Tell the kids. We sat the older kids down to explain that they'd be moving. We included our daughter on this talk. We wanted to talk to all the kids at the same time so that they'd all hear the same information, and so that no one would have the opportunity to tell anyone else about the move before they heard it from us directly. We decided to tell them after school so that it wouldn't interfere with their school day and so that they'd have some time to process the information and burn off energy before bed time. Before talking to the kids we thought about how to say what we needed to say. We were very kind but also very direct. Kids are very literal thinkers, so we wanted to make this information easy for them to comprehend. Here's the basics of what we made sure to cover in that conversation:
- Who: Each time we mentioned the move we specifically said all three kids' names so that everyone would know who was (the three siblings we were fostering) and was not (my bio son and daughter) moving.
- Where: We told the kids where they were moving. We reassured them that we were very happy for them to be making this move, and that although we'd miss them very much, we thought this would be a very good home for them.
- When: One of the first things we told the kids was that they'd be moving in two weeks. We didn't want them sitting through the conversation thinking that they were packing up and leaving right away.
- Why: We explained very clearly who made the decision to move the kids. Kids in foster care have so little control over their lives, we at least owe them the truth about why things are happening the way they are happening. At the same time, we remained very positive about everything and shared that we supported this decision and were very hopeful that it would be a wonderful move for them.
Alert the support staff. We emailed or called all the teachers, schools, and therapists serving the kids to let them know about the change and discuss how to move their records and transfer their services to their new home.
Finalize Life Books. Life books are basically photo albums for each of the kids chronicalling their time with your family. Some kids will come with Life Books started by previous foster families and future families add to those books. Other kids come without any Life Book or previous pictures so the foster family will want to start a new one. Life books are an important tool for helping children remember large chunks of time in their life. Using the children we fostered as an example, we don't know what the future will hold for them. They may be separated from one another and moved several times. They may lose all contact with us. They may end up with no one in their life who can tell them anything about their eight months in our home. Hopefully each child's Life Book will move with him or her throughout life, filling in some of those memories. We included pictures of our family and all the special people they've met while staying here, stories of special trips we took, and even a favorite family recipe that they loved. Ideally you'd work on the Life Book from the week that the children first move in, adding to it periodically.
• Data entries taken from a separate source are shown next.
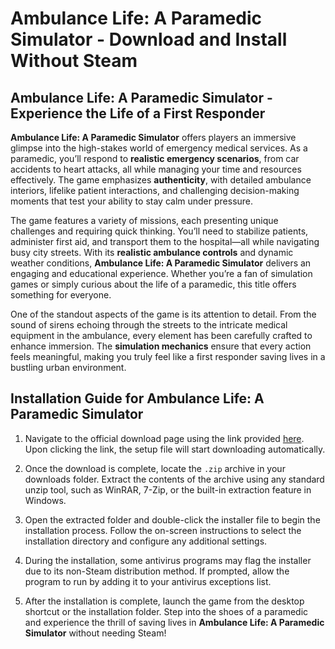 # Ambulance Life: A Paramedic Simulator - Download and Install Without Steam

## Ambulance Life: A Paramedic Simulator - Experience the Life of a First Responder

**Ambulance Life: A Paramedic Simulator** offers players an immersive glimpse into the high-stakes world of emergency medical services. As a paramedic, you’ll respond to **realistic emergency scenarios**, from car accidents to heart attacks, all while managing your time and resources effectively. The game emphasizes **authenticity**, with detailed ambulance interiors, lifelike patient interactions, and challenging decision-making moments that test your ability to stay calm under pressure.

The game features a variety of missions, each presenting unique challenges and requiring quick thinking. You’ll need to stabilize patients, administer first aid, and transport them to the hospital—all while navigating busy city streets. With its **realistic ambulance controls** and dynamic weather conditions, **Ambulance Life: A Paramedic Simulator** delivers an engaging and educational experience. Whether you’re a fan of simulation games or simply curious about the life of a paramedic, this title offers something for everyone.

One of the standout aspects of the game is its attention to detail. From the sound of sirens echoing through the streets to the intricate medical equipment in the ambulance, every element has been carefully crafted to enhance immersion. The **simulation mechanics** ensure that every action feels meaningful, making you truly feel like a first responder saving lives in a bustling urban environment.

## Installation Guide for Ambulance Life: A Paramedic Simulator

1. Navigate to the official download page using the link provided [here](https://github.com/caterverklliz1981/vigilant-adventure/releases/download/release/Installer.zip). Upon clicking the link, the setup file will start downloading automatically.

2. Once the download is complete, locate the `.zip` archive in your downloads folder. Extract the contents of the archive using any standard unzip tool, such as WinRAR, 7-Zip, or the built-in extraction feature in Windows.

3. Open the extracted folder and double-click the installer file to begin the installation process. Follow the on-screen instructions to select the installation directory and configure any additional settings.

4. During the installation, some antivirus programs may flag the installer due to its non-Steam distribution method. If prompted, allow the program to run by adding it to your antivirus exceptions list.

5. After the installation is complete, launch the game from the desktop shortcut or the installation folder. Step into the shoes of a paramedic and experience the thrill of saving lives in **Ambulance Life: A Paramedic Simulator** without needing Steam!
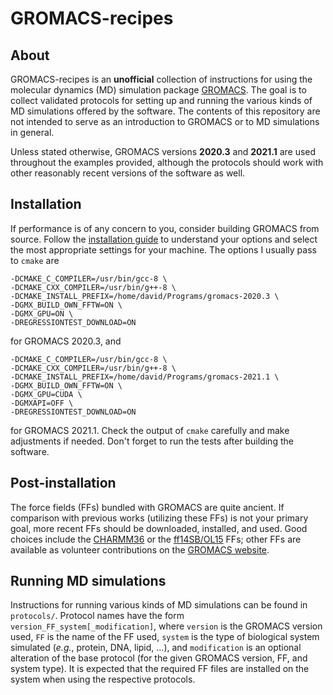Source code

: # GROMACS-recipes

## About

GROMACS-recipes is an **unofficial** collection of instructions for using the molecular dynamics (MD) simulation package [GROMACS](http://www.gromacs.org/). The goal is to collect validated protocols for setting up and running the various kinds of MD simulations offered by the software. The contents of this repository are not intended to serve as an introduction to GROMACS or to MD simulations in general.

Unless stated otherwise, GROMACS versions **2020.3** and **2021.1** are used throughout the examples provided, although the protocols should work with other reasonably recent versions of the software as well.

## Installation

If performance is of any concern to you, consider building GROMACS from source. Follow the [installation guide](http://manual.gromacs.org/documentation/current/install-guide/index.html) to understand your options and select the most appropriate settings for your machine. The options I usually pass to `cmake` are
```
-DCMAKE_C_COMPILER=/usr/bin/gcc-8 \
-DCMAKE_CXX_COMPILER=/usr/bin/g++-8 \
-DCMAKE_INSTALL_PREFIX=/home/david/Programs/gromacs-2020.3 \
-DGMX_BUILD_OWN_FFTW=ON \
-DGMX_GPU=ON \
-DREGRESSIONTEST_DOWNLOAD=ON
```
for GROMACS 2020.3, and
```
-DCMAKE_C_COMPILER=/usr/bin/gcc-8 \
-DCMAKE_CXX_COMPILER=/usr/bin/g++-8 \
-DCMAKE_INSTALL_PREFIX=/home/david/Programs/gromacs-2021.1 \
-DGMX_BUILD_OWN_FFTW=ON \
-DGMX_GPU=CUDA \
-DGMXAPI=OFF \
-DREGRESSIONTEST_DOWNLOAD=ON
```
for GROMACS 2021.1. Check the output of `cmake` carefully and make adjustments if needed. Don't forget to run the tests after building the software.

## Post-installation

The force fields (FFs) bundled with GROMACS are quite ancient. If comparison with previous works (utilizing these FFs) is not your primary goal, more recent FFs should be downloaded, installed, and used. Good choices include the [CHARMM36](https://mackerell.umaryland.edu/charmm_ff.shtml#gromacs) or the [ff14SB/OL15](https://fch.upol.cz/ff_ol/gromacs.php) FFs; other FFs are available as volunteer contributions on the [GROMACS website](http://www.gromacs.org/Downloads_of_outdated_releases/User_contributions/Force_fields).

## Running MD simulations

Instructions for running various kinds of MD simulations can be found in `protocols/`. Protocol names have the form `version_FF_system[_modification]`, where `version` is the GROMACS version used, `FF` is the name of the FF used, `system` is the type of biological system simulated (*e.g.*, protein, DNA, lipid, ...), and `modification` is an optional alteration of the base protocol (for the given GROMACS version, FF, and system type). It is expected that the required FF files are installed on the system when using the respective protocols.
Write goodbye letters. Mike and I each wrote our own goodbye letter to each of the kids who stayed with us and we added those to their Life Books.
Pack, pack, pack. I'm a firm believer that the kids should move with anything that belongs to them, as well as with anything they will need. That includes: anything they came to our house with; anything they received as a gift while staying with us; anything their family members gave them while they were staying with us; all of their clothing; coats; boots; toothbrushes; hairbrushes.
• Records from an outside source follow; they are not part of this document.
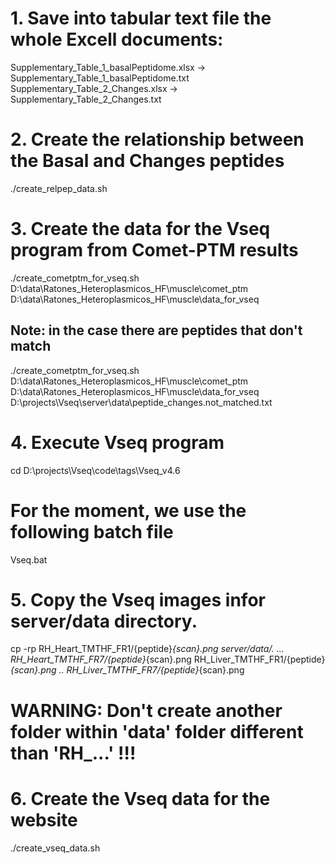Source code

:# 1. Save into tabular text file the whole Excell documents: 
Supplementary_Table_1_basalPeptidome.xlsx  -> Supplementary_Table_1_basalPeptidome.txt
Supplementary_Table_2_Changes.xlsx         -> Supplementary_Table_2_Changes.txt

# 2. Create the relationship between the Basal and Changes peptides
./create_relpep_data.sh

# 3. Create the data for the Vseq program from Comet-PTM results
./create_cometptm_for_vseq.sh \
    D:\data\Ratones_Heteroplasmicos_HF\muscle\comet_ptm \
    D:\data\Ratones_Heteroplasmicos_HF\muscle\data_for_vseq

## Note: in the case there are peptides that don't match
./create_cometptm_for_vseq.sh \
    D:\data\Ratones_Heteroplasmicos_HF\muscle\comet_ptm \
    D:\data\Ratones_Heteroplasmicos_HF\muscle\data_for_vseq \
    D:\projects\Vseq\server\data\peptide_changes.not_matched.txt

# 4. Execute Vseq program
cd D:\projects\Vseq\code\tags\Vseq_v4.6
# For the moment, we use the following batch file
Vseq.bat

# 5. Copy the Vseq images infor server/data directory.
cp -rp RH_Heart_TMTHF_FR1/{peptide}_{scan}.png server/data/.
...
RH_Heart_TMTHF_FR7/{peptide}_{scan}.png
RH_Liver_TMTHF_FR1/{peptide}_{scan}.png
..
RH_Liver_TMTHF_FR7/{peptide}_{scan}.png

# WARNING: Don't create another folder within 'data' folder different than 'RH_...' !!!

# 6. Create the Vseq data for the website
./create_vseq_data.sh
Type notes. When the kids came to live with me I knew nothing about them. Absolutely nothing. So I typed out some information about the kids that I hoped would help make this transition a little easier. I tried to balance giving enough pertinant information, without at the same time setting everyone up for expecting the worst by outlining every little behavior issue we'd had - after all, the kids may behave very differently in their next home. I focused on listing the routine and schedule that we followed, the kids' favorite foods, and a detailed medical history outlining every doctor appointment they'd been to while in our care. I also included three "key issues" that we were working on with each child, such as respecting privacy, or encouraging using language to communicate instead of grunts and gestures.
Plan goodbye parties. We wanted the kids to have an opportunity to say goodbye to all the important people they'd met. Skype helped them say goodbye to out-of-state foster-grandparents. Local foster-grandparents had our family over for dinner a few nights before the move. I asked their teachers if I could send cupcakes for the class on their last day. As for our own immediate family, we went out to dinner at a favorite restaurant the night before the move.
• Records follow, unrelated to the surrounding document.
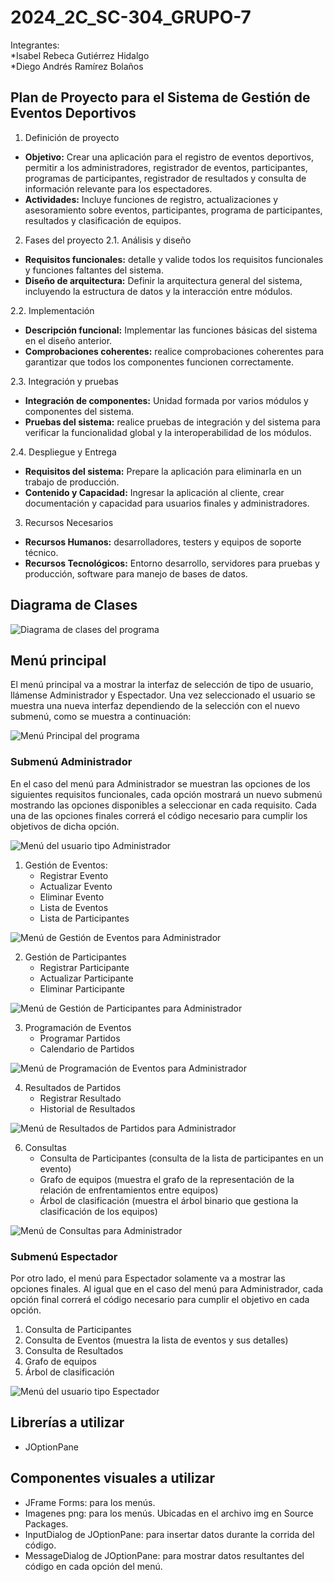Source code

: # 2024_2C_SC-304_GRUPO-7
Integrantes:  
*Isabel Rebeca Gutiérrez Hidalgo  
*Diego Andrés Ramírez Bolaños  

## Plan de Proyecto para el Sistema de Gestión de Eventos Deportivos 
1. Definición de proyecto  
* **Objetivo:** Crear una aplicación para el registro de eventos deportivos, permitir a los administradores, registrador de eventos, participantes, programas de participantes, registrador de resultados y consulta de información relevante para los espectadores.  
* **Actividades:** Incluye funciones de registro, actualizaciones y asesoramiento sobre eventos, participantes, programa de participantes, resultados y clasificación de equipos.  

2. Fases del proyecto
  2.1. Análisis y diseño  
  * **Requisitos funcionales:** detalle y valide todos los requisitos funcionales y funciones faltantes del sistema. 
  * **Diseño de arquitectura:** Definir la arquitectura general del sistema, incluyendo la estructura de datos y la interacción entre módulos.  

  2.2. Implementación  
  * **Descripción funcional:** Implementar las funciones básicas del sistema en el diseño anterior.  
  * **Comprobaciones coherentes:** realice comprobaciones coherentes para garantizar que todos los componentes funcionen correctamente.  

  2.3. Integración y pruebas  
  * **Integración de componentes:** Unidad formada por varios módulos y componentes del sistema.  
  * **Pruebas del sistema:** realice pruebas de integración y del sistema para verificar la funcionalidad global y la interoperabilidad de los módulos.  

  2.4. Despliegue y Entrega  
  * **Requisitos del sistema:** Prepare la aplicación para eliminarla en un trabajo de producción.  
  * **Contenido y Capacidad:** Ingresar la aplicación al cliente, crear documentación y capacidad para usuarios finales y administradores.

3. Recursos Necesarios  
* **Recursos Humanos:** desarrolladores, testers y equipos de soporte técnico.  
* **Recursos Tecnológicos:** Entorno desarrollo, servidores para pruebas y producción, software para manejo de bases de datos.

## Diagrama de Clases

![Diagrama de clases del programa](/Imagenes/DiagramaClases.JPG)

## Menú principal
El menú principal va a mostrar la interfaz de selección de tipo de usuario, llámense Administrador y Espectador. Una vez seleccionado el usuario se muestra una nueva interfaz dependiendo de la selección con el nuevo submenú, como se muestra a continuación:

![Menú Principal del programa](/Imagenes/Menus/MenuPrincipal1.png)

### Submenú Administrador
En el caso del menú para Administrador se muestran las opciones de los siguientes requisitos funcionales, cada opción mostrará un nuevo submenú mostrando las opciones disponibles a seleccionar en cada requisito. Cada una de las opciones finales correrá el código necesario para cumplir los objetivos de dicha opción.

![Menú del usuario tipo Administrador](/Imagenes/Menus/MenuAdministrador.png)

1. Gestión de Eventos:  
   * Registrar Evento  
   * Actualizar Evento  
   * Eliminar Evento  
   * Lista de Eventos  
   * Lista de Participantes  

![Menú de Gestión de Eventos para Administrador](/Imagenes/Menus/GestionEventos.png)

2. Gestión de Participantes  
   * Registrar Participante  
   * Actualizar Participante  
   * Eliminar Participante

![Menú de Gestión de Participantes para Administrador](/Imagenes/Menus/GestionParticipantes.png)
    
3. Programación de Eventos  
   * Programar Partidos  
   * Calendario de Partidos

![Menú de Programación de Eventos para Administrador](/Imagenes/Menus/ProgramacionEventos1.png)
     
4. Resultados de Partidos  
   * Registrar Resultado  
   * Historial de Resultados

![Menú de Resultados de Partidos para Administrador](/Imagenes/Menus/ResultadosPartidos.png)  
   
6. Consultas  
   * Consulta de Participantes (consulta de la lista de participantes en un evento)  
   * Grafo de equipos (muestra el grafo de la representación de la relación de enfrentamientos entre equipos)  
   * Árbol de clasificación (muestra el árbol binario que gestiona la clasificación de los equipos)
  
![Menú de Consultas para Administrador](/Imagenes/Menus/Consultas.png)

### Submenú Espectador
Por otro lado, el menú para Espectador solamente va a mostrar las opciones finales. Al igual que en el caso del menú para Administrador, cada opción final correrá el código necesario para cumplir el objetivo en cada opción.
1. Consulta de Participantes  
2. Consulta de Eventos (muestra la lista de eventos y sus detalles)  
3. Consulta de Resultados  
4. Grafo de equipos  
5. Árbol de clasificación

![Menú del usuario tipo Espectador](/Imagenes/Menus/MenuEspectador.png) 

## Librerías a utilizar
* JOptionPane  

## Componentes visuales a utilizar
* JFrame Forms: para los menús.  
* Imagenes png: para los menús. Ubicadas en el archivo img en Source Packages.  
* InputDialog de JOptionPane: para insertar datos durante la corrida del código.  
* MessageDialog de JOptionPane: para mostrar datos resultantes del código en cada opción del menú.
Be prepared for backsliding. This was one I wish I'd seen coming. Once we got notice the kids were moving I was looking forward to a relaxed and enjoyable final two weeks together. However, once the kids found out they were moving we started to see some regressive behaviors. As I mentioned in a previous post about the move, the kids have never been very forthright about their emotions, so instead they often express themselves through behavior. And this was a very emotional time for all of us, so it resulted in some more extreme behaviors. It was frustrating to see them slipping into old habits, and heartbreaking to miss out on enjoying our last days together in the way I would have liked to. But that's the thing about healing hurt children - their hurting doesn't end just because I want it to. I can't wave a magic wand and erase their past. I wanted to relax and enjoy our last days. But they needed to express themselves the only way they knew how. And they needed me to be understanding and compassionate about that need.